II. Secondary Literature. Important writings on Thompson and his works include Ruth D’Arcy Thompson, D’Arcy Wentworth Thompson, The Scholar Naturalist, 1860–1948, with a postscript by P. B. Medawar, “D’Arcy Thompson and Growth and Form” (Oxford, 1958), W. Le Gros Clark and P. B. Medawar, ed., Essays on Growth and Form (Oxford, 1945); and Ruth D’Arcy Thompson, The Remarkable Gamgees (Edinburgh, 1974).

Brief discussions and obituaries include Clifford Dobell, “D’Arcy Wentworth Thompson,” in Obituary Notices of Fellows of the Royal Society6 (1949), 599–617; W. T. Calman, “Sir D’Arcy Thompson, C. B., LL.D., F.R.S.,” in Royal Society of Edinburgh Year Book (1946–1948), 44–48; Douglas Young, “Sir D’Arcy Thompson as Classical Scholar,” ibid.; R. S. Clark, “D’Arcy Wentworth Thompson,” in Journal du Conseil.

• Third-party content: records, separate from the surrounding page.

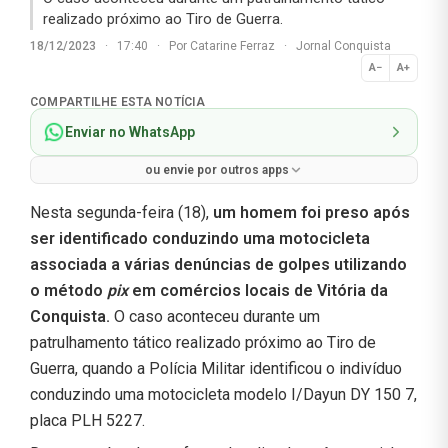
realizado próximo ao Tiro de Guerra.
18/12/2023
·
17:40
·
Por
Catarine Ferraz
·
Jornal Conquista
A−
A+
Normal
COMPARTILHE ESTA NOTÍCIA
Enviar no WhatsApp
ou envie por outros apps
Nesta segunda-feira (18),
um homem foi preso após
ser identificado conduzindo uma motocicleta
associada a várias denúncias de golpes utilizando
o método
pix
em comércios locais de Vitória da
Conquista.
O caso aconteceu durante um
patrulhamento tático realizado próximo ao Tiro de
Guerra, quando a Polícia Militar identificou o indivíduo
conduzindo uma motocicleta modelo I/Dayun DY 150 7,
placa PLH 5227.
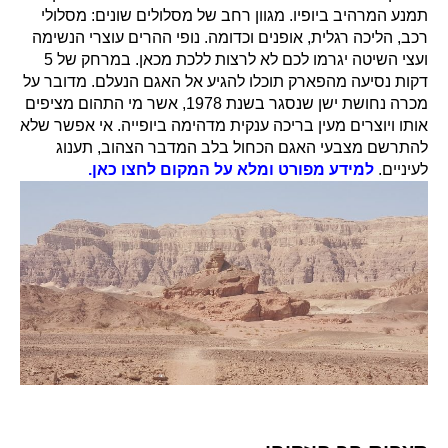
תמנע המרהיב ביופיו. מגוון רחב של מסלולים שונים: מסלולי
רכב, הליכה רגלית, אופנים וכדומה. נופי ההרים עוצרי הנשימה
ועצי השיטה יגרמו לכם לא לרצות ללכת מכאן. במרחק של 5
דקות נסיעה מהפארק תוכלו להגיע אל האגם הנעלם. מדובר על
מכרה נחושת ישן שנסגר בשנת 1978, אשר מי התהום מציפים
אותו ויוצרים מעין בריכה ענקית מדהימה ביופייה. אי אפשר שלא
להתרשם מצבעי האגם הכחול בלב המדבר הצהוב, תענוג
לעיניים.
למידע מפורט ומלא על המקום לחצו כאן.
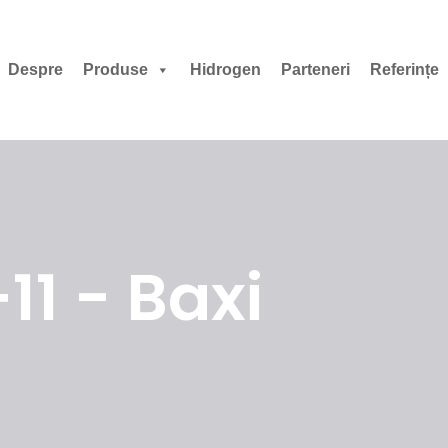
Despre
Produse
Hidrogen
Parteneri
Referințe
1 - Baxi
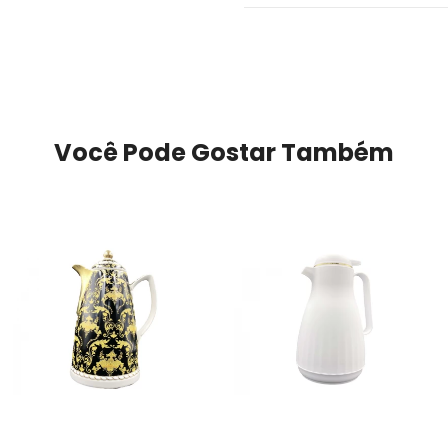
Você Pode Gostar Também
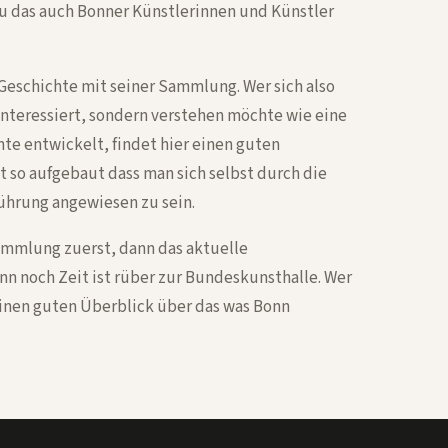
u das auch Bonner Künstlerinnen und Künstler
schichte mit seiner Sammlung. Wer sich also
 interessiert, sondern verstehen möchte wie eine
te entwickelt, findet hier einen guten
 so aufgebaut dass man sich selbst durch die
ührung angewiesen zu sein.
ammlung zuerst, dann das aktuelle
 noch Zeit ist rüber zur Bundeskunsthalle. Wer
einen guten Überblick über das was Bonn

Conseil permanent international pour l’exploration de la mer, 16, no. 1 (1949), 9–13; G. E. Hutchinson, “In Memoriam, D’Arcy Wentworth Thompson,” in American Scientist, 36 (1948), 577; Lancelot Law Whyte, ed., Aspects of Form (London, 1951; 2nd, ed., 1968); S. Brody, Bioenergetics and Growth (New York, 1945); J.S. Huxley, Problems, of Relative Growth (London, 1932); and Jack Burnham, Beyond Modern Sculpture (Harmondsworth, Middlesex, 1968).